What's hacky to you?
Unimaginative execution. I'm not sure I believe any premise or theme is innately hacky, I don't have a problem with people talking about airline food, relationships, bodily functions or differences between races, but the more familiar a topic you choose to write or speak about, the more creative you have to be with how you frame and/or present your ideas. When people don't rise to the occasion and opt to instead do something we've all seen and heard dozens of times before, that's hacky and I feel like comedy loses in those situations, in a way we all lose.
Where do you plan on moving next?
At this time, I kinda resent the idea of New York, LA or any other city tacitly presuming to be the gatekeeper to my dreams. Those cities are fine, but I love this city, this is my home; have decided that for the time being, I'm staying here and am gonna build my own launchpad to infinity and beyond.
How do you feel about the comedy scene in DC?

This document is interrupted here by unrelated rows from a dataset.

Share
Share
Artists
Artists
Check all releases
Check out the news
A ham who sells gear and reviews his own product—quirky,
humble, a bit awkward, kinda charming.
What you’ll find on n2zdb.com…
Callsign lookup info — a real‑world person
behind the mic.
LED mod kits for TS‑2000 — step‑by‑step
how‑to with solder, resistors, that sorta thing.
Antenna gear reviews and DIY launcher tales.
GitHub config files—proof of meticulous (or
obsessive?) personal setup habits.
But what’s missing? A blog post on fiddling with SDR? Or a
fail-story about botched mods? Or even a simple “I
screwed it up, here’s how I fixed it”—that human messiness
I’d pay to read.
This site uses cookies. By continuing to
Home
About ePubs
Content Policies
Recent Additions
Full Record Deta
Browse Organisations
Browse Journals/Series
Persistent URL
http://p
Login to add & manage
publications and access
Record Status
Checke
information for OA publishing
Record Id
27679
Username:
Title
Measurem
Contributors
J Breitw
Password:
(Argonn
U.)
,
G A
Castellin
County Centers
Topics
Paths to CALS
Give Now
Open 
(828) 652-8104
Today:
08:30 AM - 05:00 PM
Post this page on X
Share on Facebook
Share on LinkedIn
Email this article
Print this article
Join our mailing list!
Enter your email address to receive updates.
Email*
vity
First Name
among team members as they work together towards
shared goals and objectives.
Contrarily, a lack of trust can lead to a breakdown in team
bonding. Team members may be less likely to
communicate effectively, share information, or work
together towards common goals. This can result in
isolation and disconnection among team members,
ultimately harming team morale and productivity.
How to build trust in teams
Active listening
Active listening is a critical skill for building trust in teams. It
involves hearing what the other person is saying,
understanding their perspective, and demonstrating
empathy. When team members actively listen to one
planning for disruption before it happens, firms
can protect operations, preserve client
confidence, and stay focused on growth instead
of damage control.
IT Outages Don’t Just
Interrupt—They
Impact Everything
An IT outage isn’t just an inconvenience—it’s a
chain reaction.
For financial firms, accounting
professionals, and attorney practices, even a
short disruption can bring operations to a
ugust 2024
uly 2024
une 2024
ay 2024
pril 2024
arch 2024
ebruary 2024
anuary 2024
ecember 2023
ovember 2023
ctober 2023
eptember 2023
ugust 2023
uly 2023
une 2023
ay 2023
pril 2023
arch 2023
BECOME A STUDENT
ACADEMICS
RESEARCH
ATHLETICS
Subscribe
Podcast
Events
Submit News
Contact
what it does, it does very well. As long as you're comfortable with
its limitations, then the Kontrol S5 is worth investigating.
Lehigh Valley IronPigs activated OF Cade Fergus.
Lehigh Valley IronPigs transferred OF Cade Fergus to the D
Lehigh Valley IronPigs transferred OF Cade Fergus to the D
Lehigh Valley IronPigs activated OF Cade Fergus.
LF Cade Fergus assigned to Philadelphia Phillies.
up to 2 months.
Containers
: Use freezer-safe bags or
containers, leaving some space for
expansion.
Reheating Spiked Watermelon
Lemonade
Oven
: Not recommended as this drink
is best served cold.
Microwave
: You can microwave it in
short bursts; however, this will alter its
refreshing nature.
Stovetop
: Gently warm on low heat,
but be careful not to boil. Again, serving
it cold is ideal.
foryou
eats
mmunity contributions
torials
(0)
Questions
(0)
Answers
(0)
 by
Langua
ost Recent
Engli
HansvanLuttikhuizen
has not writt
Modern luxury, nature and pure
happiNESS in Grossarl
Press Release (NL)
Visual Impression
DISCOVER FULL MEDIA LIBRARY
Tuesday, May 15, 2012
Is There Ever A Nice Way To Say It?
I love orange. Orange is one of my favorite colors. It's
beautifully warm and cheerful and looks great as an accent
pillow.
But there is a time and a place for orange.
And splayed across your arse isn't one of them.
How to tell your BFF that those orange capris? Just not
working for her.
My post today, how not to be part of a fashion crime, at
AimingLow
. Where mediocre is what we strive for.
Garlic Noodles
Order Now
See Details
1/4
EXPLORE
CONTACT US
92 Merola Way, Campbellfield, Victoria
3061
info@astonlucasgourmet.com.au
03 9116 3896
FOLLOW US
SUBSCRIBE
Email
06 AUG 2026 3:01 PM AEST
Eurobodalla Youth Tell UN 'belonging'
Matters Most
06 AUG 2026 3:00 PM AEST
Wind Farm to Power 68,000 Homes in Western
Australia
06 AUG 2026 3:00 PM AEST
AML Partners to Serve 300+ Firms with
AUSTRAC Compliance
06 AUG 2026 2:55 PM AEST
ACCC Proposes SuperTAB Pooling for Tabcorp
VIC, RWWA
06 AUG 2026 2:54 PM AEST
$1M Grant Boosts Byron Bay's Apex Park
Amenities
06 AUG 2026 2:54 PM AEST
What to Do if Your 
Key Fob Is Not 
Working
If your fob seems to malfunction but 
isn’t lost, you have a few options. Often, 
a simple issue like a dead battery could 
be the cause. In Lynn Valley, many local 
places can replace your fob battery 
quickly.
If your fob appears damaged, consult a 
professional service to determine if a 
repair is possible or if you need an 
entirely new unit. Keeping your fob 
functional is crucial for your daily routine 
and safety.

I love the DC Comedy Scene. People are creative, smart writers and everyone's perspectives are diverse. There are a solid 2 dozen comics, maybe more who I would bet on to go the distance in standup and to me that's a lot considering how small DC is and how few rooms we have to work with.
What would you change?
More interest on the part of DC residents who make for great audiences but seem largely unaware of how much cheap quality entertainment is here for the taking. More rooms to work out in, more work opportunities, more access to agents, more media.